Conventional writers generally use bridge circuits to route current bidirectionally in a two-terminal recording head. As recording speeds have risen to greater than 2 Gb/s, writer drivers have used complementary PNP devices in order to obtain symmetrical bi-directional fast-rise current flow in the write head. Conventional writers are separated from the write element by a transmission line approximately 2 cm in length. Therefore, the transmission line terminates at the sending end in order to reduce data-dependent jitter caused by reflections. Sufficient precharge pulse (or overshoot) is needed to secure a fast rise time for the writer head current. Overshoot is applied to increase transition gradient in the writing process.
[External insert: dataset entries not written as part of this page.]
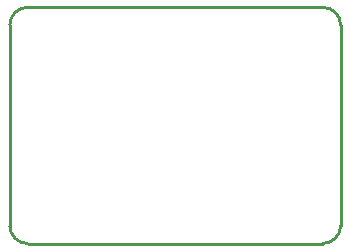
<source format=gbr>
G04 #@! TF.GenerationSoftware,KiCad,Pcbnew,(5.1.8)-1*
G04 #@! TF.CreationDate,2021-02-24T14:52:37-06:00*
G04 #@! TF.ProjectId,STLINK_Adapter,53544c49-4e4b-45f4-9164-61707465722e,rev?*
G04 #@! TF.SameCoordinates,Original*
G04 #@! TF.FileFunction,Profile,NP*
%FSLAX46Y46*%
G04 Gerber Fmt 4.6, Leading zero omitted, Abs format (unit mm)*
G04 Created by KiCad (PCBNEW (5.1.8)-1) date 2021-02-24 14:52:37*
%MOMM*%
%LPD*%
G01*
G04 APERTURE LIST*
G04 #@! TA.AperFunction,Profile*
%ADD10C,0.254000*%
G04 #@! TD*
G04 APERTURE END LIST*
D10*
X112500000Y-90000000D02*
G75*
G02*
X114000000Y-91500000I0J-1500000D01*
G01*
X114000000Y-108500000D02*
G75*
G02*
X112500000Y-110000000I-1500000J0D01*
G01*
X87500000Y-110000000D02*
G75*
G02*
X86000000Y-108500000I0J1500000D01*
G01*
X87500000Y-110000000D02*
X112500000Y-110000000D01*
X114000000Y-91500000D02*
X114000000Y-108500000D01*
X86000000Y-91500000D02*
X86000000Y-108500000D01*
X86000000Y-91500000D02*
G75*
G02*
X87500000Y-90000000I1500000J0D01*
G01*
X87500000Y-90000000D02*
X112500000Y-90000000D01*
M02*

</source>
Such increase is not always necessary in Heat Assisted Magnetic Recording (HAMR) systems which rely on heat modulation to imprint transitions into the medium. In such HAMR systems, which rely on laser radiation to heat the medium, the magnetic field needs to reach steady-state before laser illumination is switched.
Some conventional writers use a SiGe process to secure additional writer performance. Complementary SiGe BiCMOS processes are costly, especially if the PNP device implements a germanium-doped base. Because hole mobility is lower than that of electrons, PNP transistors are inherently slower than NPN devices.
High current transmission lines connecting the writer to the write head use a termination at the writer to prevent interference caused by back-reflection from the head (unless a broadband termination can be designed in the head). This results in losses and a degraded risetime. Broadband termination in the writer is also impaired by shunt capacitances.
It would be desirable to implement a writer that does not use PNP transistors while also providing high data rates and/or lower power consumption.